Il sovrappeso e l’inattività fisica, ha aggiunto Becchetti “sono due fattori con impatti molti significativi sulla variazione delle malattie croniche nella popolazione”. C’è poi da considerare il fattore “far del bene”, ovvero il volontariato che “insieme ad una buona qualità di vita fatta di relazioni affettive migliora la funzionalità e riduce le patologie, tra cui anche la probabilità di contrarre i tumori con effetti di risparmio considerevoli sul sistema sanitario. In termini di rischio relativo, chi non fa volontariato ha probabilità quasi doppie di ammalarsi di tumore nei tre anni e mezzo successivi”.

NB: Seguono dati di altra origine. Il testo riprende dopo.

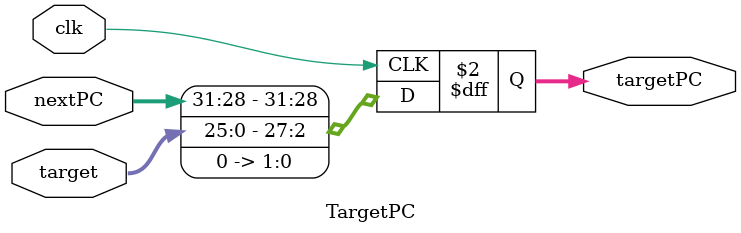
<source format=v>
`timescale  1ns/1ps
module TargetPC(clk, nextPC, target, targetPC);
	input clk;
	input [31:0] nextPC;
	input [25:0] target;
	output reg [31:0] targetPC;
	
	always@(posedge clk)
		begin
		#(20) targetPC = {nextPC[31:28], target, 2'b00};
		//$display("targetPC  %x", targetPC);
		end
endmodule
</source>
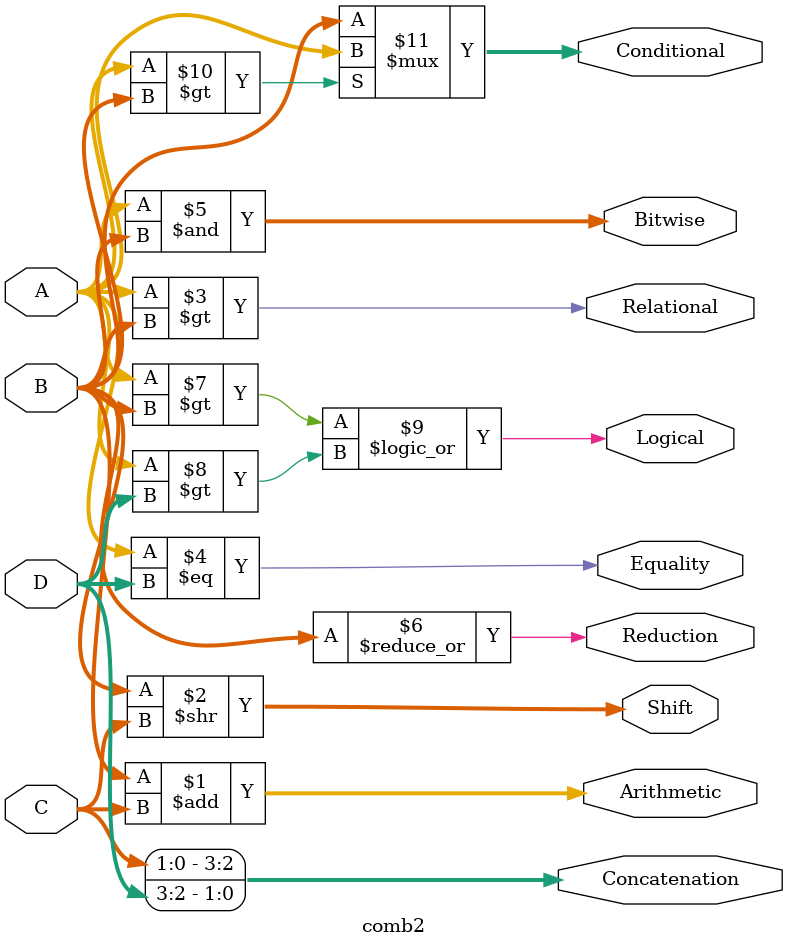
<source format=v>
`timescale 1ns/1ps

module comb2 (
    input  [3:0] A,
    input  [3:0] B,
    input  [3:0] C,
    input  [3:0] D,
    output [3:0] Arithmetic,
    output [3:0] Shift,
    output        Relational,
    output        Equality,
    output [3:0] Bitwise,
    output        Reduction,
    output        Logical,
    output [3:0] Concatenation,
    output [3:0] Conditional
);

    assign Arithmetic     =  B + C;
    assign Shift          =  B >> C;
    assign Relational     = (A >  B);
    assign Equality       = (A == D);
    assign Bitwise        =  A &  B;
    assign Reduction      = |B;
    assign Logical        = (A > B) || (A > D);
    assign Concatenation  = {C[1:0], D[3:2]};
    assign Conditional    = (A > B) ?  A : B;

endmodule

</source>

“In particolare i costi dell’obesità – ha spiegato
Vincenzo Atella, Direttore del Ceis, – sono notevolmente maggiori non tanto per la fascia d’età dopo i 55-60 anni, ma nella fascia d’età tra i 35 e i 55 anni. Ovvero in quel periodo in cui l’individuo è privo di patologie importanti, però a causa di uno stile di vita sbagliato, può incorrere in patologie serie che comportano costi più elevati”.
Anche l’istruzione ha un’incidenza positiva sulla vita, ricorda ancora Becchetti “In quasi tutto il mondo i laureati vivono di più di chi ha solo la scuola dell’obbligo. La differenza va dai 10 anni negli Stati Uniti ai 3 anni stimati in Italia. La nostra ricerca indica su questo specifico punto che le persone con livelli più elevati di istruzione hanno migliori funzionalità fisiche e mentali e si ammalano meno di quasi tutte le patologie eccetto i tumori (ad esempio la quota degli ipertesi tra la popolazione con licenza elementare è 41% contro il 30% tra i laureati, quella del diabete del 15% contro l’8%). Il lavoro indica altresì che ciò dipende sia dall’adozione di stili di vita più sani (con l’eccezione della percentuale di fumatori che non è più bassa tra i laureati), sia dalla capacità di utilizzare meglio l’informazione medica ricevuta”.
Infine ultimo elemento da considerare è “la salute percepita. Partendo dalla domanda come pensi sia la tua salute? Le persone che, a parità di tutte le altre condizioni (incluse quelle correnti di salute), dichiarano una salute povera hanno una probabilità di variazione nel numero di malattie croniche fino a 3-4 volte superiori nei tre anni successivi rispetto a coloro che dichiarano uno stato di salute eccellente”.
Atella ha quindi concluso con un suggerimento di politica sanitaria, invitando tutti ad un impegno maggiore nel far capire l’importanza dei corretti stili di vita “soprattutto nelle generazioni più giovani cercando di mettere in piedi politiche che favoriscano un comportamento più salutista da parte della popolazione. Specie quella più giovane, perché è lì, in quegli anni che si formano quei comportamenti che ci accompagneranno fino all’invecchiamento e, a seconda di come si invecchia, questo si riverbera sui costi del Sistema sanitario”.
Sul volontariato e sull’importanza del suo ruolo è intervenuto anche il sottosegretario al Lavoro e alle Politiche sociali,
Luigi Bobba, “Bisogna rendere produttivi quelli che vanno in pensione per evitare che subiscano il calo emotivo che la pensione può generare. In Italia c’è un investimento nel civile per cui il volontariato è in gran parte sulle spalle di quella generazione che avendo accumulato professionalità nel lavoro la sta reinvestendo in termini di tempo e motivazioni nel volontariato. C’è dunque un capitale rilevante di disponibilità individuale che va intercettato e convogliato in attività di terzo settore”.